◆ What needs to be done: The entries below hold a line with "(plot_black_and_white yes)" and a line with "(at 68.94 38.21))". Return those lines and all that lie between them, exactly and only.

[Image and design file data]

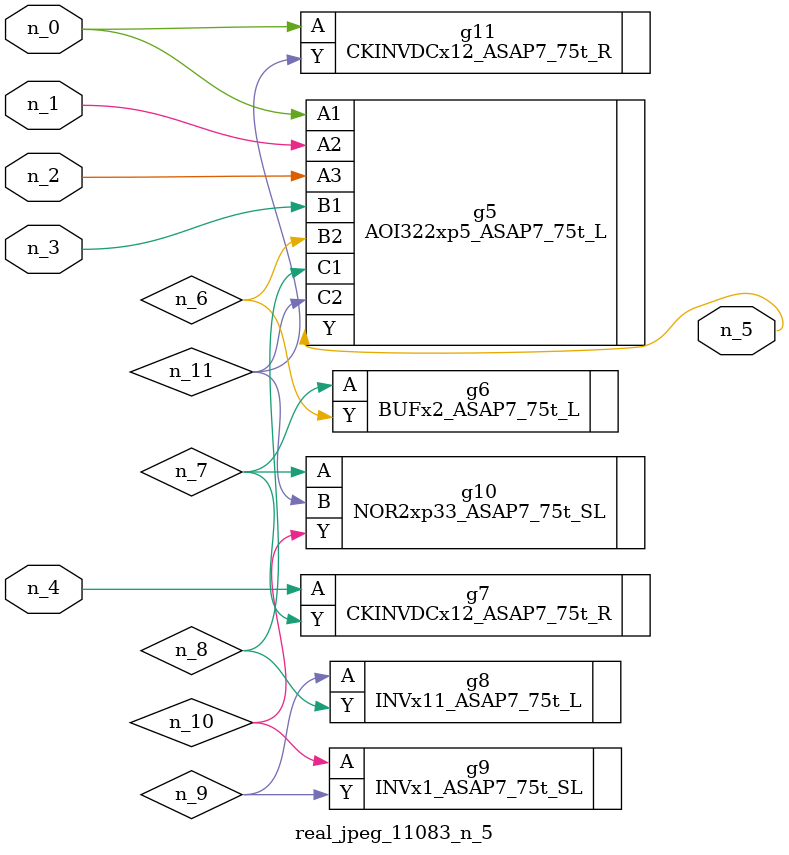
<source format=v>
module real_jpeg_11083_n_5 (n_4, n_0, n_1, n_2, n_3, n_5);

input n_4;
input n_0;
input n_1;
input n_2;
input n_3;

output n_5;

wire n_8;
wire n_11;
wire n_6;
wire n_7;
wire n_10;
wire n_9;

AOI322xp5_ASAP7_75t_L g5 ( 
.A1(n_0),
.A2(n_1),
.A3(n_2),
.B1(n_3),
.B2(n_6),
.C1(n_8),
.C2(n_11),
.Y(n_5)
);

CKINVDCx12_ASAP7_75t_R g11 ( 
.A(n_0),
.Y(n_11)
);

CKINVDCx12_ASAP7_75t_R g7 ( 
.A(n_4),
.Y(n_7)
);

BUFx2_ASAP7_75t_L g6 ( 
.A(n_7),
.Y(n_6)
);

NOR2xp33_ASAP7_75t_SL g10 ( 
.A(n_7),
.B(n_11),
.Y(n_10)
);

INVx11_ASAP7_75t_L g8 ( 
.A(n_9),
.Y(n_8)
);

INVx1_ASAP7_75t_SL g9 ( 
.A(n_10),
.Y(n_9)
);


endmodule
</source>
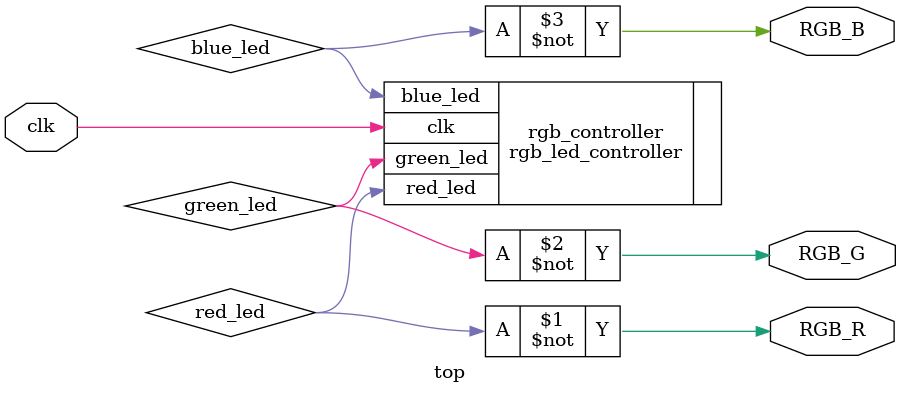
<source format=sv>
`include "pwm.sv"
`include "rgb.sv"


module top (
    input logic clk,
    output logic RGB_R,
    output logic RGB_G,
    output logic RGB_B
);
    logic red_led;
    logic green_led;
    logic blue_led;
    
    rgb_led_controller rgb_controller (
        .clk(clk),
        .red_led(red_led),
        .green_led(green_led),
        .blue_led(blue_led)
    );
    
    assign RGB_R = ~red_led;
    assign RGB_G = ~green_led;
    assign RGB_B = ~blue_led;
endmodule

</source>
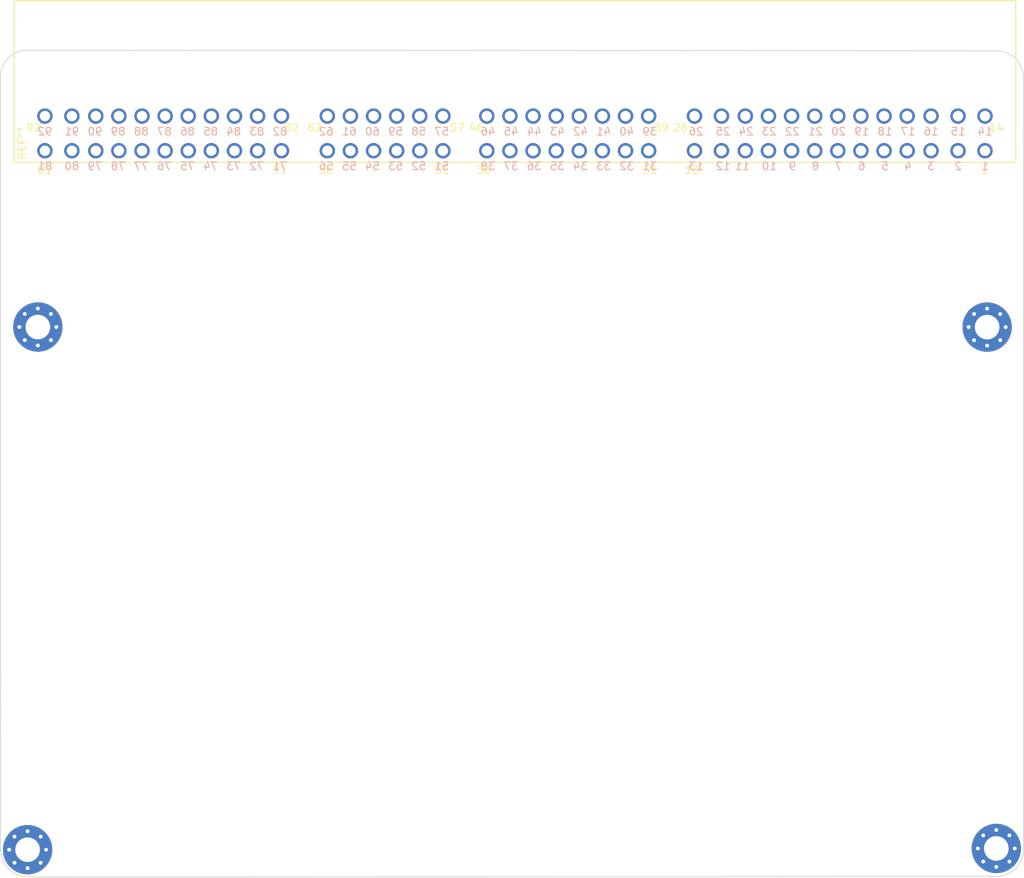
<source format=kicad_pcb>
(kicad_pcb
	(version 20241229)
	(generator "pcbnew")
	(generator_version "9.0")
	(general
		(thickness 1.6)
		(legacy_teardrops no)
	)
	(paper "A4")
	(title_block
		(title "UAEFI")
		(date "2024-08-15")
		(rev "D")
	)
	(layers
		(0 "F.Cu" signal)
		(4 "In1.Cu" signal)
		(6 "In2.Cu" signal)
		(2 "B.Cu" signal)
		(9 "F.Adhes" user "F.Adhesive")
		(11 "B.Adhes" user "B.Adhesive")
		(13 "F.Paste" user)
		(15 "B.Paste" user)
		(5 "F.SilkS" user "F.Silkscreen")
		(7 "B.SilkS" user "B.Silkscreen")
		(1 "F.Mask" user)
		(3 "B.Mask" user)
		(17 "Dwgs.User" user "User.Drawings")
		(19 "Cmts.User" user "User.Comments")
		(21 "Eco1.User" user "User.Eco1")
		(23 "Eco2.User" user "User.Eco2")
		(25 "Edge.Cuts" user)
		(27 "Margin" user)
		(31 "F.CrtYd" user "F.Courtyard")
		(29 "B.CrtYd" user "B.Courtyard")
		(35 "F.Fab" user)
		(33 "B.Fab" user)
		(39 "User.1" user)
		(41 "User.2" user)
		(43 "User.3" user)
		(45 "User.4" user)
		(47 "User.5" user)
		(49 "User.6" user)
		(51 "User.7" user)
		(53 "User.8" user)
		(55 "User.9" user)
	)
	(setup
		(stackup
			(layer "F.SilkS"
				(type "Top Silk Screen")
			)
			(layer "F.Paste"
				(type "Top Solder Paste")
			)
			(layer "F.Mask"
				(type "Top Solder Mask")
				(thickness 0.01)
			)
			(layer "F.Cu"
				(type "copper")
				(thickness 0.035)
			)
			(layer "dielectric 1"
				(type "prepreg")
				(thickness 0.1)
				(material "FR4")
				(epsilon_r 4.5)
				(loss_tangent 0.02)
			)
			(layer "In1.Cu"
				(type "copper")
				(thickness 0.035)
			)
			(layer "dielectric 2"
				(type "core")
				(thickness 1.24)
				(material "FR4")
				(epsilon_r 4.5)
				(loss_tangent 0.02)
			)
			(layer "In2.Cu"
				(type "copper")
				(thickness 0.035)
			)
			(layer "dielectric 3"
				(type "prepreg")
				(thickness 0.1)
				(material "FR4")
				(epsilon_r 4.5)
				(loss_tangent 0.02)
			)
			(layer "B.Cu"
				(type "copper")
				(thickness 0.035)
			)
			(layer "B.Mask"
				(type "Bottom Solder Mask")
				(thickness 0.01)
			)
			(layer "B.Paste"
				(type "Bottom Solder Paste")
			)
			(layer "B.SilkS"
				(type "Bottom Silk Screen")
			)
			(copper_finish "None")
			(dielectric_constraints no)
		)
		(pad_to_mask_clearance 0)
		(allow_soldermask_bridges_in_footprints no)
		(tenting front back)
		(aux_axis_origin 63.16 137.14)
		(pcbplotparams
			(layerselection 0x00000000_00000000_55555555_5755f5ff)
			(plot_on_all_layers_selection 0x00000000_00000000_00000000_00000000)
			(disableapertmacros no)
			(usegerberextensions no)
			(usegerberattributes yes)
			(usegerberadvancedattributes yes)
			(creategerberjobfile yes)
			(dashed_line_dash_ratio 12.000000)
			(dashed_line_gap_ratio 3.000000)
			(svgprecision 4)
			(plotframeref no)
			(mode 1)
			(useauxorigin no)
			(hpglpennumber 1)
			(hpglpenspeed 20)
			(hpglpendiameter 15.000000)
			(pdf_front_fp_property_popups yes)
			(pdf_back_fp_property_popups yes)
			(pdf_metadata yes)
			(pdf_single_document no)
			(dxfpolygonmode yes)
			(dxfimperialunits yes)
			(dxfusepcbnewfont yes)
			(psnegative no)
			(psa4output no)
			(plot_black_and_white yes)
			(plotinvisibletext no)
			(sketchpadsonfab no)
			(plotpadnumbers no)
			(hidednponfab no)
			(sketchdnponfab yes)
			(crossoutdnponfab yes)
			(subtractmaskfromsilk no)
			(outputformat 1)
			(mirror no)
			(drillshape 1)
			(scaleselection 1)
			(outputdirectory "")
		)
	)
	(net 0 "")
	(net 1 "GND")
	(footprint "MountingHole:MountingHole_3.2mm_M3_Pad_Via" (layer "F.Cu") (at 68.02 65.6))
	(footprint "MountingHole:MountingHole_3.2mm_M3_Pad_Via" (layer "F.Cu") (at 191.22 65.61))
	(footprint "MountingHole:MountingHole_3.2mm_M3_Pad_Via" (layer "F.Cu") (at 66.69 133.47))
	(footprint "kicad6-libraries:TE-3-178780-6" (layer "F.Cu") (at 68.94 38.21))
	(footprint "MountingHole:MountingHole_3.2mm_M3_Pad_Via" (layer "F.Cu") (at 192.41 133.31))
	(gr_arc
		(start 63.16 33.154874)
		(mid 64.185126 30.68)
		(end 66.66 29.654874)
		(stroke
			(width 0.1)
			(type default)
		)
		(layer "Edge.Cuts")
		(uuid "021fa339-1393-42e3-a88a-124ad84ca6d9")
	)
	(gr_arc
		(start 195.964689 133.415126)
		(mid 194.933833 135.903833)
		(end 192.445126 136.934689)
		(stroke
			(width 0.1)
			(type default)
		)
		(layer "Edge.Cuts")
		(uuid "4fa74b0f-2707-447e-b92e-39b03e6d0d95")
	)
	(gr_line
		(start 195.945125 133.415126)
		(end 195.93 33.228952)
		(stroke
			(width 0.1)
			(type default)
		)
		(layer "Edge.Cuts")
		(uuid "5d413501-01c5-4e83-869f-bdf8d89f7648")
	)
	(gr_line
		(start 63.16 33.15487)
		(end 63.19 133.47)
		(stroke
			(width 0.1)
			(type default)
		)
		(layer "Edge.Cuts")
		(uuid "6bd58cdc-8fec-4d86-9345-5b3a835ad5b4")
	)
	(gr_line
		(start 192.43 29.73)
		(end 66.66 29.654874)
		(stroke
			(width 0.1)
			(type default)
		)
		(layer "Edge.Cuts")
		(uuid "7a07e497-20ab-4253-bcaa-adfb9d3d2715")
	)
	(gr_arc
		(start 66.69 136.97)
		(mid 64.215126 135.944874)
		(end 63.19 133.47)
		(stroke
			(width 0.1)
			(type default)
		)
		(layer "Edge.Cuts")
		(uuid "c3125c64-47c4-42bc-904d-0bda9c2c6a82")
	)
	(gr_arc
		(start 192.43 29.73)
		(mid 194.904874 30.755126)
		(end 195.93 33.23)
		(stroke
			(width 0.1)
			(type default)
		)
		(layer "Edge.Cuts")
		(uuid "c88de25a-454d-4774-bbb4-b16673f2202f")
	)
	(gr_line
		(start 66.863285 137.005599)
		(end 192.445126 136.934689)
		(stroke
			(width 0.1)
			(type default)
		)
		(layer "Edge.Cuts")
		(uuid "e41f31ba-8cfe-41e1-a3d9-a8de0439c73f")
	)
	(zone
		(net 1)
		(net_name "GND")
		(layers "F.Cu" "B.Cu" "In1.Cu" "In2.Cu")
		(uuid "8a81a3cf-7024-410d-ae30-c2cd39d2199c")
		(hatch edge 0.5)
		(connect_pads
			(clearance 0.2)
		)
		(min_thickness 0.2)
		(filled_areas_thickness no)
		(fill
			(thermal_gap 0.2)
			(thermal_bridge_width 0.3)
		)
		(polygon
			(pts
				(xy 63.16 29.64) (xy 196.01 29.64) (xy 196.01 137.14) (xy 63.16 137.14)
			)
		)
	)
	(embedded_fonts no)
)

</source>
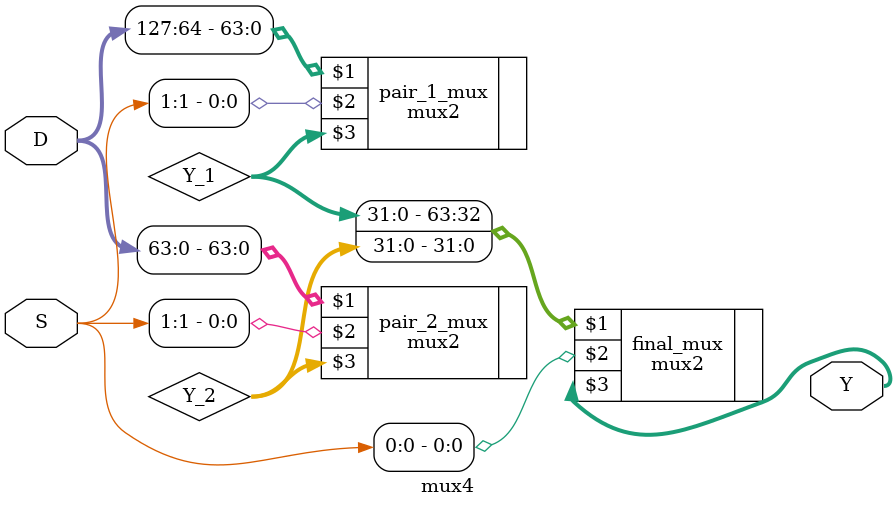
<source format=sv>
module mux4(D, S, Y);

input wire [127:0] D;
input wire [1:0] S;
output logic [31:0] Y;
logic [31:0] Y_1, Y_2;

mux2 pair_1_mux (D[127:64], S[1], Y_1);
mux2 pair_2_mux (D[63:0], S[1], Y_2);
mux2 final_mux ({Y_1,Y_2}, S[0], Y);

endmodule
</source>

◆ Output for this exercise:
			(plot_black_and_white yes)
			(plotinvisibletext no)
			(sketchpadsonfab no)
			(plotpadnumbers no)
			(hidednponfab no)
			(sketchdnponfab yes)
			(crossoutdnponfab yes)
			(subtractmaskfromsilk no)
			(outputformat 1)
			(mirror no)
			(drillshape 1)
			(scaleselection 1)
			(outputdirectory "")
		)
	)
	(net 0 "")
	(net 1 "GND")
	(footprint "MountingHole:MountingHole_3.2mm_M3_Pad_Via" (layer "F.Cu") (at 68.02 65.6))
	(footprint "MountingHole:MountingHole_3.2mm_M3_Pad_Via" (layer "F.Cu") (at 191.22 65.61))
	(footprint "MountingHole:MountingHole_3.2mm_M3_Pad_Via" (layer "F.Cu") (at 66.69 133.47))
	(footprint "kicad6-libraries:TE-3-178780-6" (layer "F.Cu") (at 68.94 38.21))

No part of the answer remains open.